Education

I Chose Charter to Avoid Racism – Part 1

OPINION | By Nehemiah D. Frank, Editor in Chief

To avoid racism is the reason why I choose to teach at a charter school instead of a traditional public school.

Not that the American society is proliferated by racist institutions where xenophobic teachers wait daily to either prey on or neglect tiny black minds in-order to prepare them for prison. No! That would make me conspiracists, right?

 

US_Adult_Incarceration_Rate_by_State.svg.png

A map of U.S. states by adult incarceration rate per 100,000 adult population. State prisons and local jails. Excludes federal prisoners.

 

Though many Americans doubtlessly believe there’s a school-to-prison pipeline crisis, they’d rather place the blame and point fingers at working-class parents who are often burdened with multiple jobs.
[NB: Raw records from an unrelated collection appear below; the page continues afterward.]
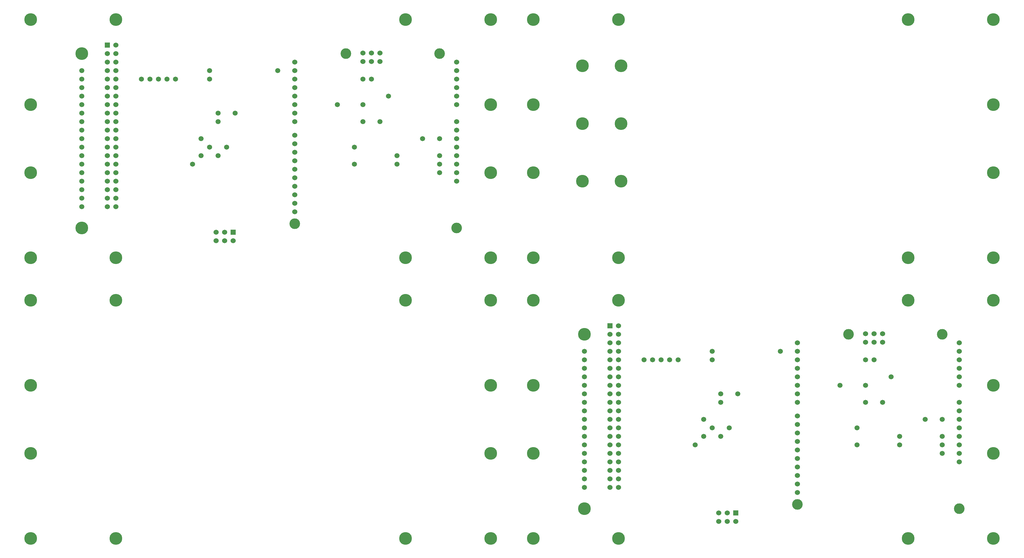
<source format=gbs>
G04 (created by PCBNEW (2013-jul-07)-stable) date Sat 02 May 2015 02:19:32 PM CEST*
%MOIN*%
G04 Gerber Fmt 3.4, Leading zero omitted, Abs format*
%FSLAX34Y34*%
G01*
G70*
G90*
G04 APERTURE LIST*
%ADD10C,0.00590551*%
%ADD11C,0.1495*%
%ADD12C,0.0590551*%
%ADD13C,0.06*%
%ADD14C,0.125*%
%ADD15R,0.06X0.06*%
G04 APERTURE END LIST*
G54D10*
G54D11*
X90300Y-28000D03*
X85750Y-28000D03*
X85750Y-21250D03*
X90300Y-21250D03*
X90300Y-14450D03*
X80000Y-19000D03*
X134000Y-9000D03*
X124000Y-9000D03*
X90000Y-9000D03*
X80000Y-9000D03*
X80000Y-37000D03*
X90000Y-37000D03*
X134000Y-37000D03*
X124000Y-37000D03*
X80000Y-27000D03*
X85750Y-14450D03*
X134000Y-19000D03*
X134000Y-27000D03*
X75000Y-42000D03*
X65000Y-42000D03*
X31000Y-42000D03*
X21000Y-42000D03*
X21000Y-70000D03*
X31000Y-70000D03*
X75000Y-70000D03*
X65000Y-70000D03*
X21000Y-60000D03*
X21000Y-52000D03*
X75000Y-52000D03*
X75000Y-60000D03*
X86000Y-46000D03*
X86000Y-66500D03*
G54D12*
X86000Y-61000D03*
X86000Y-63000D03*
X86000Y-58000D03*
X86000Y-50000D03*
X86000Y-52000D03*
X86000Y-54000D03*
X86000Y-56000D03*
X126000Y-56000D03*
X86000Y-59000D03*
X86000Y-57000D03*
X86000Y-55000D03*
X86000Y-53000D03*
X86000Y-51000D03*
X86000Y-49000D03*
X102000Y-58000D03*
X86000Y-60000D03*
X86000Y-62000D03*
X86000Y-64000D03*
X86000Y-48000D03*
X128000Y-60000D03*
X128000Y-59000D03*
X128000Y-58000D03*
X128000Y-56000D03*
X94000Y-49000D03*
X123000Y-58000D03*
X119000Y-52000D03*
X119000Y-49000D03*
X109000Y-48000D03*
X120000Y-49000D03*
X103000Y-57000D03*
X123000Y-59000D03*
X118000Y-57000D03*
X121000Y-54000D03*
X118000Y-59000D03*
X122000Y-51000D03*
X119000Y-54000D03*
X116000Y-52000D03*
X99000Y-59000D03*
X101000Y-57000D03*
X100000Y-58000D03*
X102000Y-53000D03*
X104000Y-53000D03*
X102000Y-54000D03*
X95000Y-49000D03*
X96000Y-49000D03*
X101000Y-48000D03*
X101000Y-49000D03*
X100000Y-56000D03*
X97000Y-49000D03*
X93000Y-49000D03*
G54D13*
X130000Y-61000D03*
X130000Y-60000D03*
X130000Y-59000D03*
X130000Y-58000D03*
X130000Y-57000D03*
X130000Y-56000D03*
X130000Y-55000D03*
X130000Y-54000D03*
X130000Y-52000D03*
X130000Y-51000D03*
X130000Y-50000D03*
X130000Y-49000D03*
X130000Y-48000D03*
X130000Y-47000D03*
X119000Y-46950D03*
X120000Y-46950D03*
X121000Y-46950D03*
X121000Y-45950D03*
X120000Y-45950D03*
X119000Y-45950D03*
X111000Y-47000D03*
X111000Y-48000D03*
X111000Y-49000D03*
X111000Y-50000D03*
X111000Y-51000D03*
X111000Y-52000D03*
X111000Y-53000D03*
X111000Y-54000D03*
X111000Y-55600D03*
X111000Y-56600D03*
X111000Y-57600D03*
X111000Y-58600D03*
X111000Y-59600D03*
X111000Y-60600D03*
X111000Y-61600D03*
X111000Y-62600D03*
X111000Y-63600D03*
X111000Y-64600D03*
G54D14*
X111000Y-66000D03*
X117000Y-46000D03*
X130000Y-66500D03*
X128000Y-46000D03*
G54D15*
X103750Y-67000D03*
G54D13*
X103750Y-68000D03*
X102750Y-67000D03*
X102750Y-68000D03*
X101750Y-67000D03*
X101750Y-68000D03*
G54D15*
X89000Y-45000D03*
G54D13*
X90000Y-45000D03*
X89000Y-50000D03*
X90000Y-46000D03*
X89000Y-51000D03*
X90000Y-47000D03*
X89000Y-52000D03*
X90000Y-48000D03*
X89000Y-53000D03*
X90000Y-49000D03*
X89000Y-54000D03*
X90000Y-50000D03*
X89000Y-55000D03*
X90000Y-51000D03*
X89000Y-56000D03*
X90000Y-52000D03*
X89000Y-57000D03*
X90000Y-53000D03*
X89000Y-58000D03*
X90000Y-54000D03*
X89000Y-59000D03*
X90000Y-55000D03*
X89000Y-60000D03*
X90000Y-56000D03*
X90000Y-57000D03*
X89000Y-61000D03*
X90000Y-58000D03*
X90000Y-60000D03*
X90000Y-61000D03*
X90000Y-62000D03*
X90000Y-63000D03*
X89000Y-62000D03*
X89000Y-63000D03*
X89000Y-46000D03*
X89000Y-47000D03*
X89000Y-48000D03*
X89000Y-49000D03*
X89000Y-64000D03*
X90000Y-64000D03*
X90000Y-59000D03*
G54D11*
X134000Y-42000D03*
X124000Y-42000D03*
X90000Y-42000D03*
X80000Y-42000D03*
X80000Y-70000D03*
X90000Y-70000D03*
X134000Y-70000D03*
X124000Y-70000D03*
X80000Y-60000D03*
X80000Y-52000D03*
X134000Y-52000D03*
X134000Y-60000D03*
X27000Y-13000D03*
X27000Y-33500D03*
G54D12*
X27000Y-28000D03*
X27000Y-30000D03*
X27000Y-25000D03*
X27000Y-17000D03*
X27000Y-19000D03*
X27000Y-21000D03*
X27000Y-23000D03*
X67000Y-23000D03*
X27000Y-26000D03*
X27000Y-24000D03*
X27000Y-22000D03*
X27000Y-20000D03*
X27000Y-18000D03*
X27000Y-16000D03*
X43000Y-25000D03*
X27000Y-27000D03*
X27000Y-29000D03*
X27000Y-31000D03*
X27000Y-15000D03*
X69000Y-27000D03*
X69000Y-26000D03*
X69000Y-25000D03*
X69000Y-23000D03*
X35000Y-16000D03*
X64000Y-25000D03*
X60000Y-19000D03*
X60000Y-16000D03*
X50000Y-15000D03*
X61000Y-16000D03*
X44000Y-24000D03*
X64000Y-26000D03*
X59000Y-24000D03*
X62000Y-21000D03*
X59000Y-26000D03*
X63000Y-18000D03*
X60000Y-21000D03*
X57000Y-19000D03*
X40000Y-26000D03*
X42000Y-24000D03*
X41000Y-25000D03*
X43000Y-20000D03*
X45000Y-20000D03*
X43000Y-21000D03*
X36000Y-16000D03*
X37000Y-16000D03*
X42000Y-15000D03*
X42000Y-16000D03*
X41000Y-23000D03*
X38000Y-16000D03*
X34000Y-16000D03*
G54D13*
X71000Y-28000D03*
X71000Y-27000D03*
X71000Y-26000D03*
X71000Y-25000D03*
X71000Y-24000D03*
X71000Y-23000D03*
X71000Y-22000D03*
X71000Y-21000D03*
X71000Y-19000D03*
X71000Y-18000D03*
X71000Y-17000D03*
X71000Y-16000D03*
X71000Y-15000D03*
X71000Y-14000D03*
X60000Y-13950D03*
X61000Y-13950D03*
X62000Y-13950D03*
X62000Y-12950D03*
X61000Y-12950D03*
X60000Y-12950D03*
X52000Y-14000D03*
X52000Y-15000D03*
X52000Y-16000D03*
X52000Y-17000D03*
X52000Y-18000D03*
X52000Y-19000D03*
X52000Y-20000D03*
X52000Y-21000D03*
X52000Y-22600D03*
X52000Y-23600D03*
X52000Y-24600D03*
X52000Y-25600D03*
X52000Y-26600D03*
X52000Y-27600D03*
X52000Y-28600D03*
X52000Y-29600D03*
X52000Y-30600D03*
X52000Y-31600D03*
G54D14*
X52000Y-33000D03*
X58000Y-13000D03*
X71000Y-33500D03*
X69000Y-13000D03*
G54D15*
X44750Y-34000D03*
G54D13*
X44750Y-35000D03*
X43750Y-34000D03*
X43750Y-35000D03*
X42750Y-34000D03*
X42750Y-35000D03*
G54D15*
X30000Y-12000D03*
G54D13*
X31000Y-12000D03*
X30000Y-17000D03*
X31000Y-13000D03*
X30000Y-18000D03*
X31000Y-14000D03*
X30000Y-19000D03*
X31000Y-15000D03*
X30000Y-20000D03*
X31000Y-16000D03*
X30000Y-21000D03*
X31000Y-17000D03*
X30000Y-22000D03*
X31000Y-18000D03*
X30000Y-23000D03*
X31000Y-19000D03*
X30000Y-24000D03*
X31000Y-20000D03*
X30000Y-25000D03*
X31000Y-21000D03*
X30000Y-26000D03*
X31000Y-22000D03*
X30000Y-27000D03*
X31000Y-23000D03*
X31000Y-24000D03*
X30000Y-28000D03*
X31000Y-25000D03*
X31000Y-27000D03*
X31000Y-28000D03*
X31000Y-29000D03*
X31000Y-30000D03*
X30000Y-29000D03*
X30000Y-30000D03*
X30000Y-13000D03*
X30000Y-14000D03*
X30000Y-15000D03*
X30000Y-16000D03*
X30000Y-31000D03*
X31000Y-31000D03*
X31000Y-26000D03*
G54D11*
X75000Y-9000D03*
X65000Y-9000D03*
X31000Y-9000D03*
X21000Y-9000D03*
X21000Y-37000D03*
X31000Y-37000D03*
X75000Y-37000D03*
X65000Y-37000D03*
X21000Y-27000D03*
X21000Y-19000D03*
X75000Y-19000D03*
X75000Y-27000D03*
M02*

</source>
More unfortunate, the missing accountability in inactions from those who have examined the data, listened to testimonials, and have self-implored the responsibility to the children. However, many of them have either intentionally or unintentionally ignored the core of the problems: implicit biases in education from the teachers to the curriculum, the considerable absence of male teachers, and the astronomical amount of missing people of color.

 

 

Unknown.png

 

 

Furthermore, how can a homogeneously-white institution close an overdue racial achievement gap with the missing variables of male educators and people of color? Logic will always tell us, you need all of the ingredients to form a well produced and premium structure. Be that as it may, unfortunately, change can’t come soon enough when African-American students are disproportionately suspended at higher rates than their white counterparts (and I feel like I’m preaching to the choir every time I state that), and continue to perform in the double digits below white students.

Has anyone ever considered that white teachers are less-likely to suspend white students because their white pupils remind them personally of their, own, children and therefore show more compassion and mercy towards the “like” adolescent? Moreover, that it’s not a coincidence, the majority – if not all – of their neighbors and their neighbors’ children are white because they unconsciously practice de facto segregation? Henceforth, it shouldn’t surprise anyone that white teachers habitually attend to their white students more because they have been shaped by their, own, homogeneously white environments and therefore are naturally adept at teaching white children more efficiently. Furthermore,  as result of their homogeneously shaped environment – since birth, it would be easy to neglect the foreigner, even a child, because connecting to any outsider is difficult for the reason of competence, cultural understanding, and the level of trust building that must take place before the development of working relationship.

 

 

When one looks at the data in academic performances, and suspension rates based on race and finds little to no improvement in the closing of the achievement gap since the desegregation of TPS, and when one looks at the missing people of color that aren’t represented in the public education system, especially African-American males, there is only one logical decision to be made – school reform.

Just to be clear, education reform doesn’t necessarily mean more charter and partnership schools. Nor doesn’t it mean a return to de facto or de jure segregation. Most of us educators understand that realistically community schools and charters can’t save the masses of African American children, but it can certainly ease the burden off of public schools while they try to figure out how to attract more African American teachers and educators of color. Sadly, many of public school district problems directly stem from the on going budget crisis schools at the state level.

We tend to see more African-American teachers along with culturally competent allies at partnership and charter schools. And it makes a difference in performance, graduation, and highers the chance of African-American students attending college.

Hence, choosing to teach at a charter wasn’t a difficult choice, but rather a logical one based on personal lived experiences and the current condition of our state and nations public education system.